Dataset records Start Marker

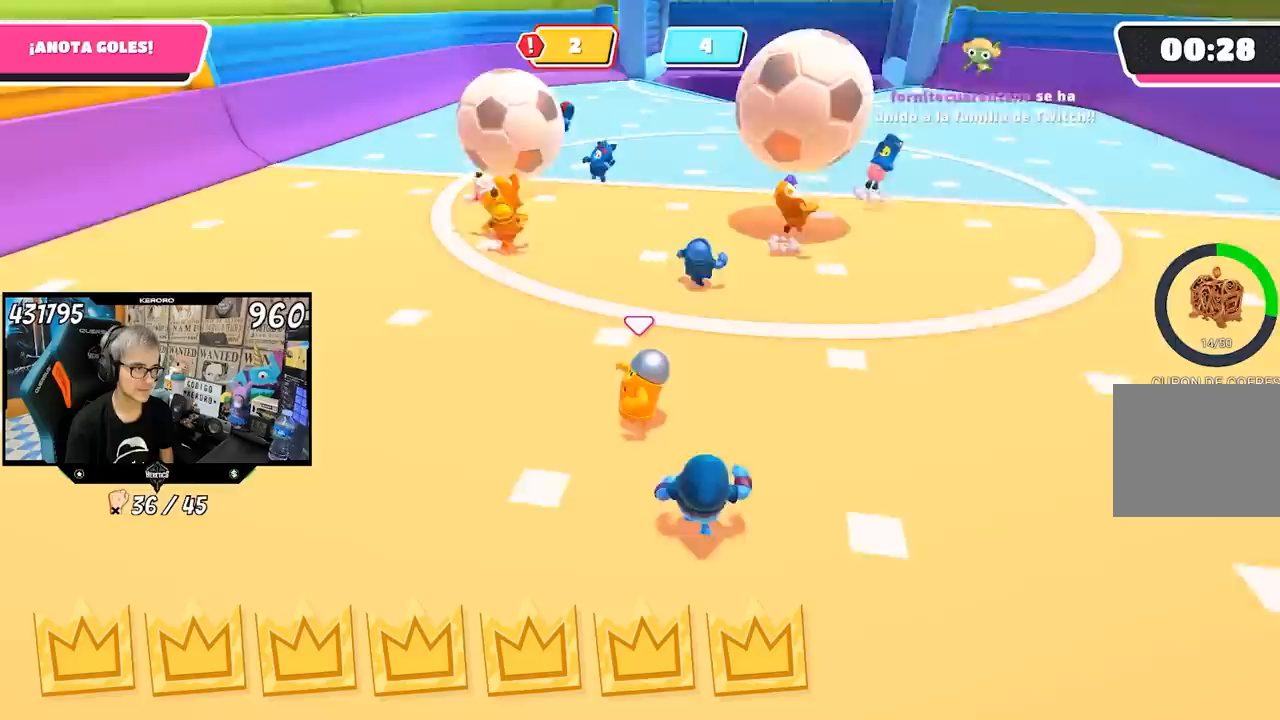
{"buttons": [], "left_stick": "up", "right_stick": "right", "events": [[200, "right_stick", "right"], [283, "left_stick", "up-left"], [383, "left_stick", "up"]]}
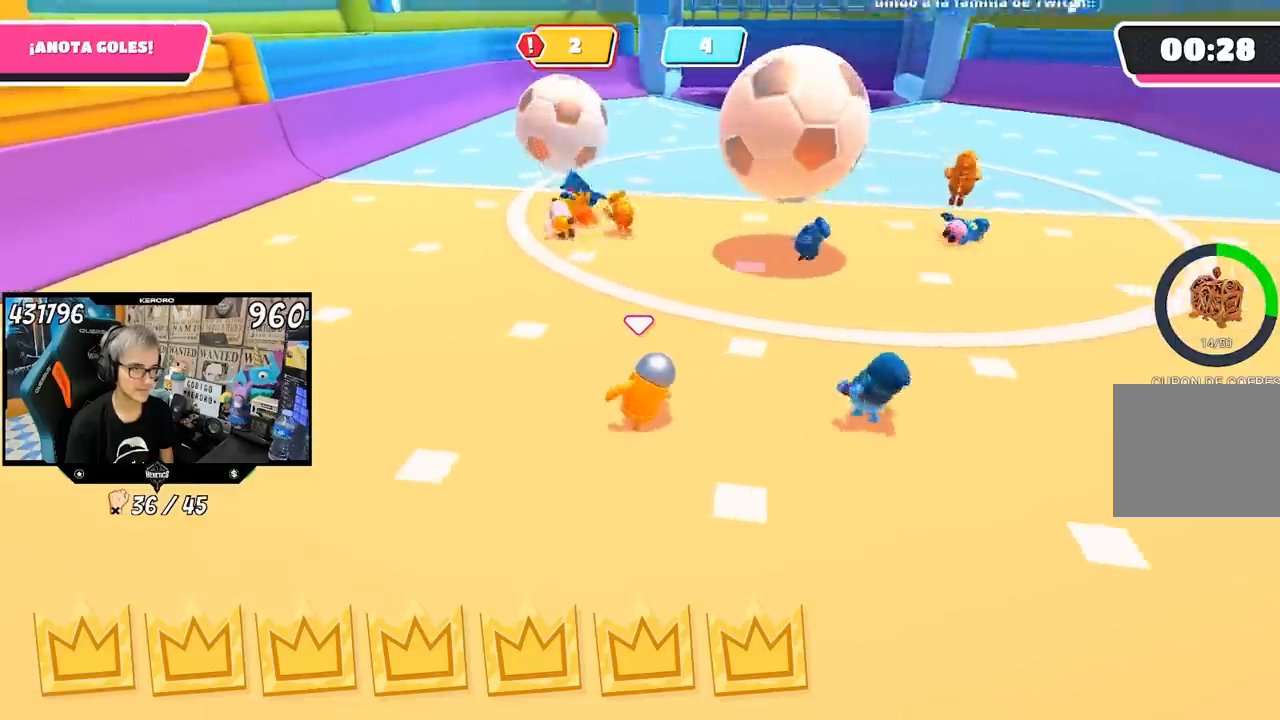
{"buttons": [], "left_stick": "up", "right_stick": "center", "events": [[283, "right_stick", "center"]]}
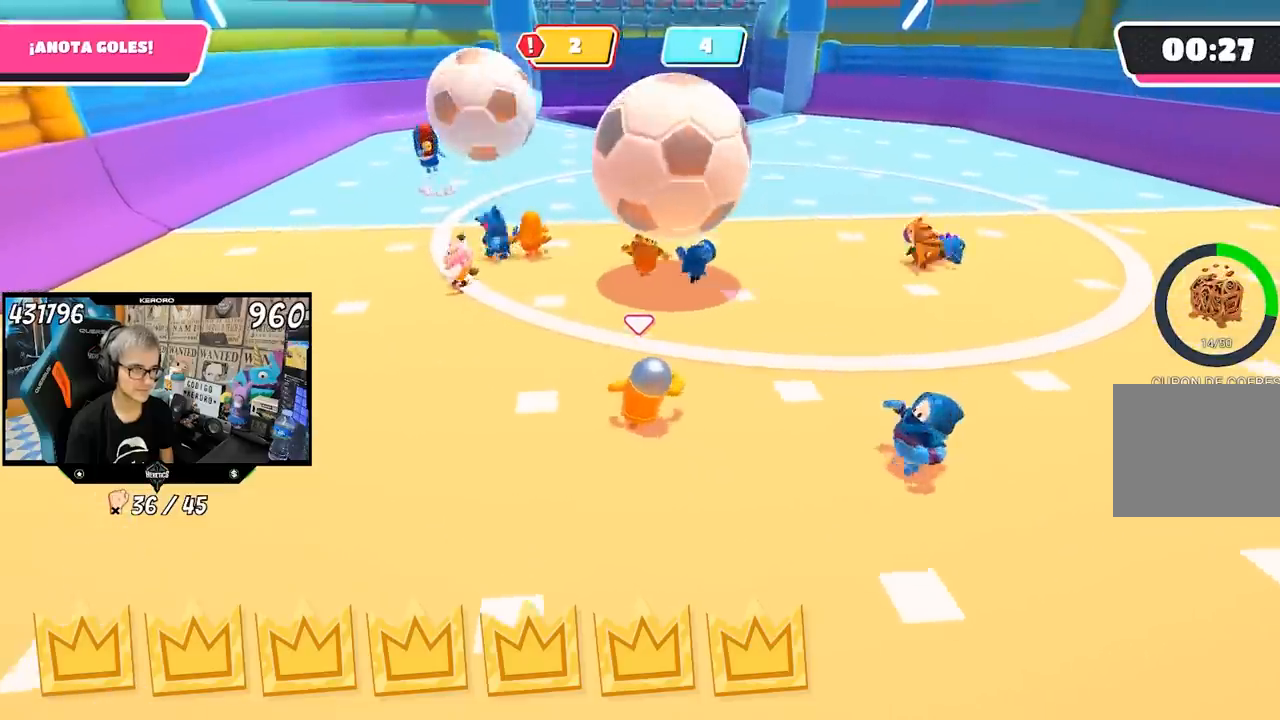
{"buttons": [], "left_stick": "up", "right_stick": "center", "events": [[17, "left_stick", "down"], [267, "left_stick", "up"]]}
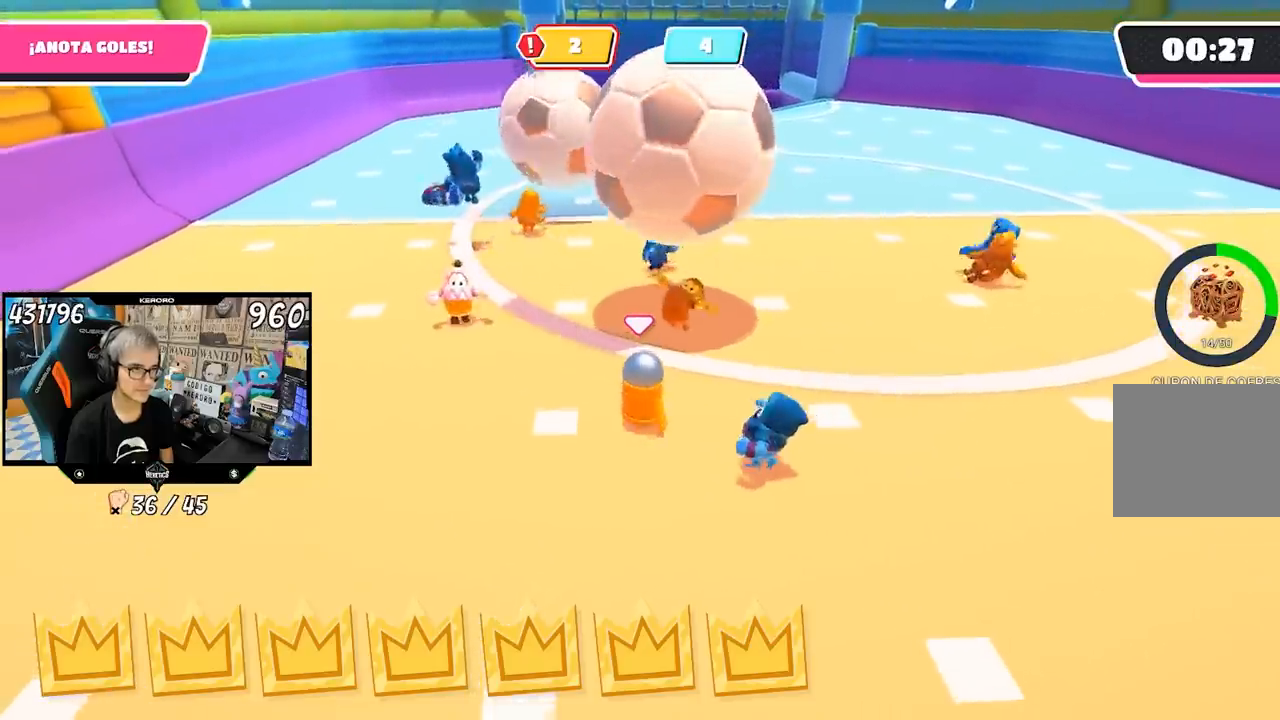
{"buttons": ["SQUARE"], "left_stick": "up-left", "right_stick": "center", "events": [[183, "CROSS", "down"], [233, "SQUARE", "down"], [350, "CROSS", "up"], [350, "SQUARE", "up"], [400, "left_stick", "up-left"], [450, "SQUARE", "down"]]}
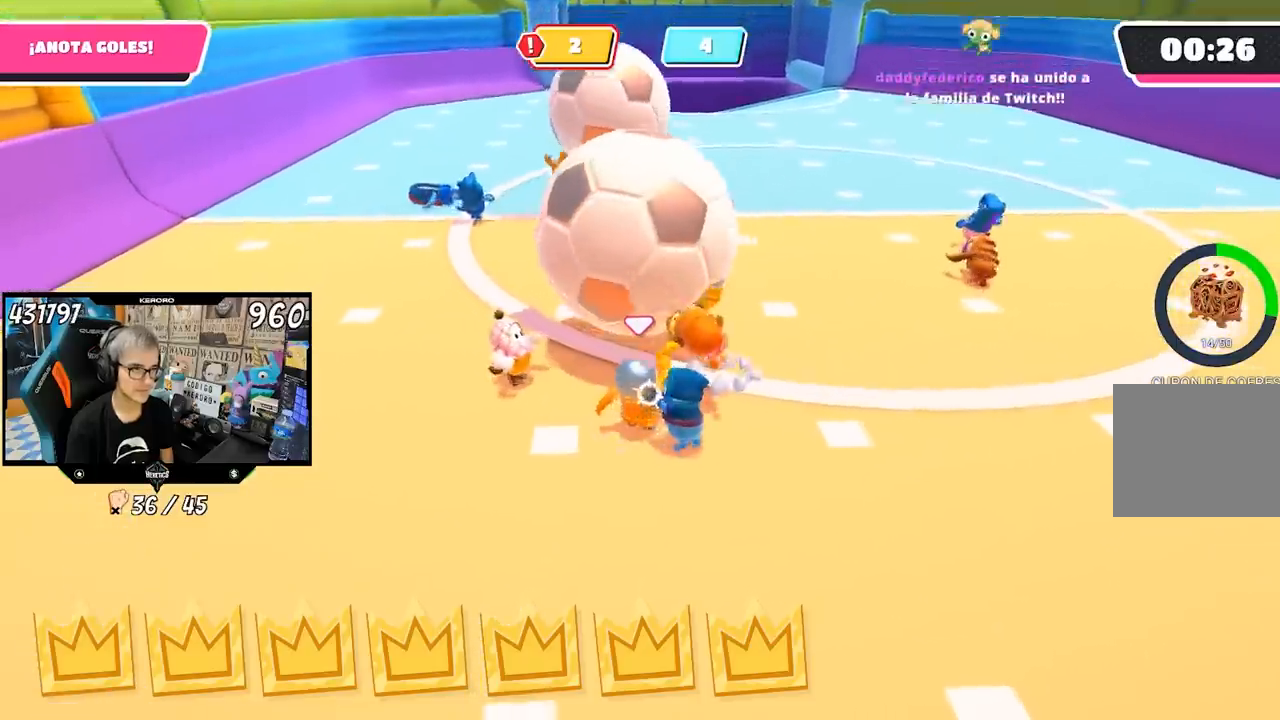
{"buttons": [], "left_stick": "down-right", "right_stick": "center", "events": [[17, "SQUARE", "up"], [183, "SQUARE", "down"], [217, "SQUARE", "up"], [267, "left_stick", "down-right"]]}
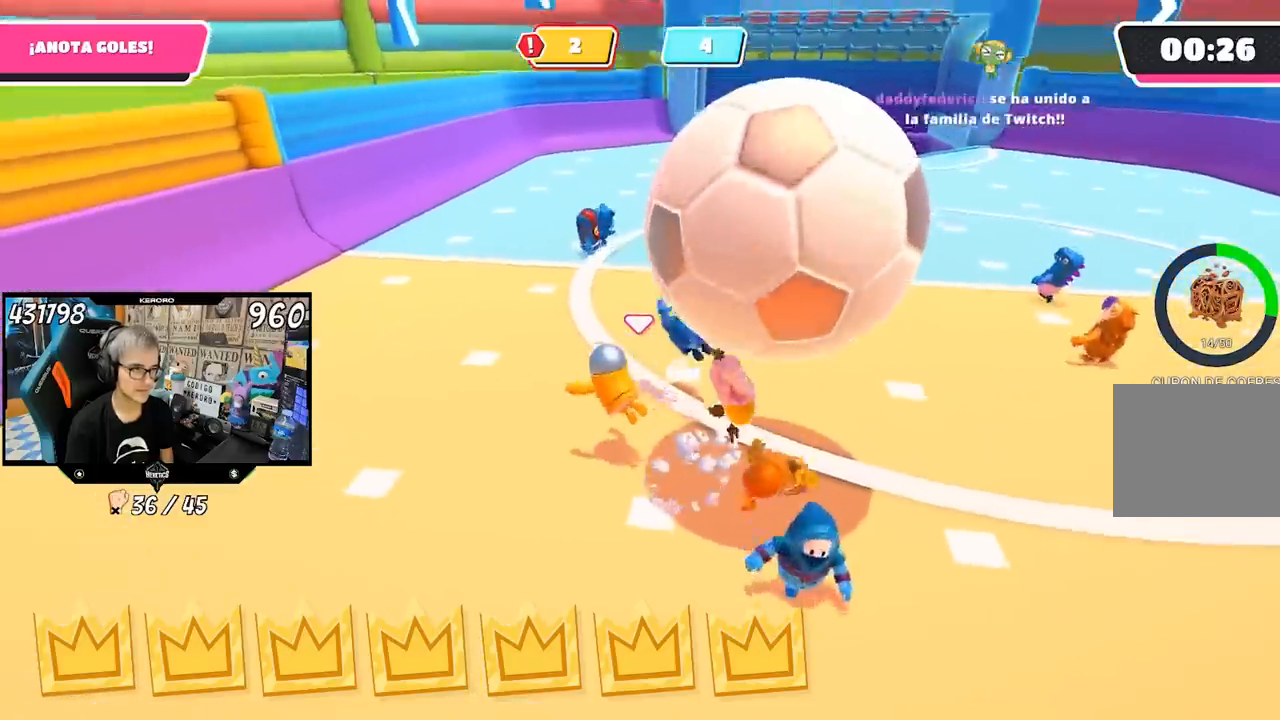
{"buttons": [], "left_stick": "down-right", "right_stick": "right", "events": [[50, "left_stick", "down"], [133, "right_stick", "right"], [400, "left_stick", "down-right"]]}
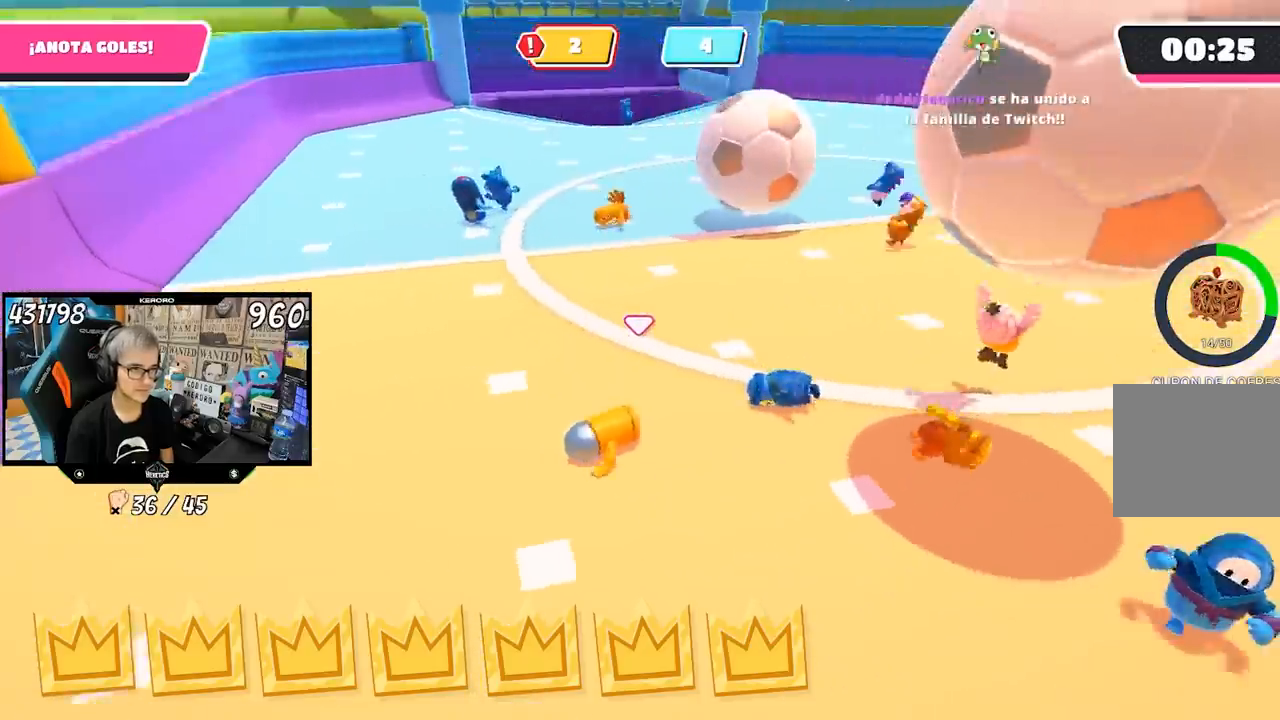
{"buttons": [], "left_stick": "down-right", "right_stick": "center", "events": [[167, "right_stick", "center"]]}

Dataset records End Marker

● Task goal
All of the entries above must be reproduced exactly, and no image may be included.

● Answer to this task
{"buttons": [], "left_stick": "up", "right_stick": "right", "events": [[200, "right_stick", "right"], [283, "left_stick", "up-left"], [383, "left_stick", "up"]]}
{"buttons": [], "left_stick": "up", "right_stick": "center", "events": [[283, "right_stick", "center"]]}
{"buttons": [], "left_stick": "up", "right_stick": "center", "events": [[17, "left_stick", "down"], [267, "left_stick", "up"]]}
{"buttons": ["SQUARE"], "left_stick": "up-left", "right_stick": "center", "events": [[183, "CROSS", "down"], [233, "SQUARE", "down"], [350, "CROSS", "up"], [350, "SQUARE", "up"], [400, "left_stick", "up-left"], [450, "SQUARE", "down"]]}
{"buttons": [], "left_stick": "down-right", "right_stick": "center", "events": [[17, "SQUARE", "up"], [183, "SQUARE", "down"], [217, "SQUARE", "up"], [267, "left_stick", "down-right"]]}
{"buttons": [], "left_stick": "down-right", "right_stick": "right", "events": [[50, "left_stick", "down"], [133, "right_stick", "right"], [400, "left_stick", "down-right"]]}
{"buttons": [], "left_stick": "down-right", "right_stick": "center", "events": [[167, "right_stick", "center"]]}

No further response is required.